Work required » Starting at the line that contains "Abogados para Liquidaciones de Empresas", write out every line through the end of the records below exactly as it appears, and leave out all pictures.

┌─ Task data

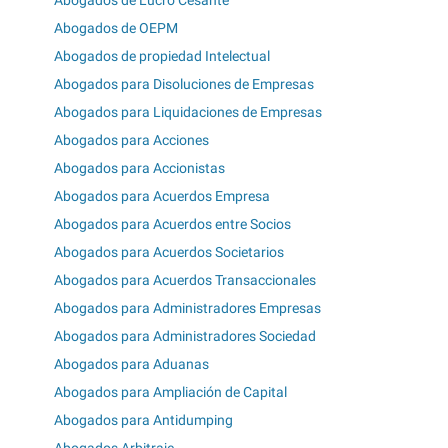
Abogados de OEPM
Abogados de propiedad Intelectual
Abogados para Disoluciones de Empresas
Abogados para Liquidaciones de Empresas
Abogados para Acciones
Abogados para Accionistas
Abogados para Acuerdos Empresa
Abogados para Acuerdos entre Socios
Abogados para Acuerdos Societarios
Abogados para Acuerdos Transaccionales
Abogados para Administradores Empresas
Abogados para Administradores Sociedad
Abogados para Aduanas
Abogados para Ampliación de Capital
Abogados para Antidumping
Abogados Arbitraje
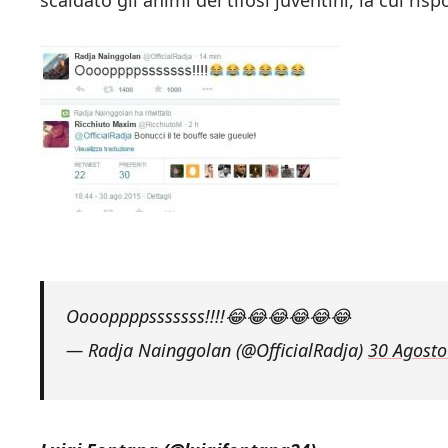
scaldato gli animi dei tifosi juventini, la cui ri
Ooooppppsssssss!!!!😂😂😂😂😂😂
— Radja Nainggolan (@OfficialRadja)
30 Agosto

└─

Solution to this exercise »
Abogados para Liquidaciones de Empresas
Abogados para Acciones
Abogados para Accionistas
Abogados para Acuerdos Empresa
Abogados para Acuerdos entre Socios
Abogados para Acuerdos Societarios
Abogados para Acuerdos Transaccionales
Abogados para Administradores Empresas
Abogados para Administradores Sociedad
Abogados para Aduanas
Abogados para Ampliación de Capital
Abogados para Antidumping
Abogados Arbitraje
scaldato gli animi dei tifosi juventini, la cui ri
Ooooppppsssssss!!!!😂😂😂😂😂😂
— Radja Nainggolan (@OfficialRadja)
30 Agosto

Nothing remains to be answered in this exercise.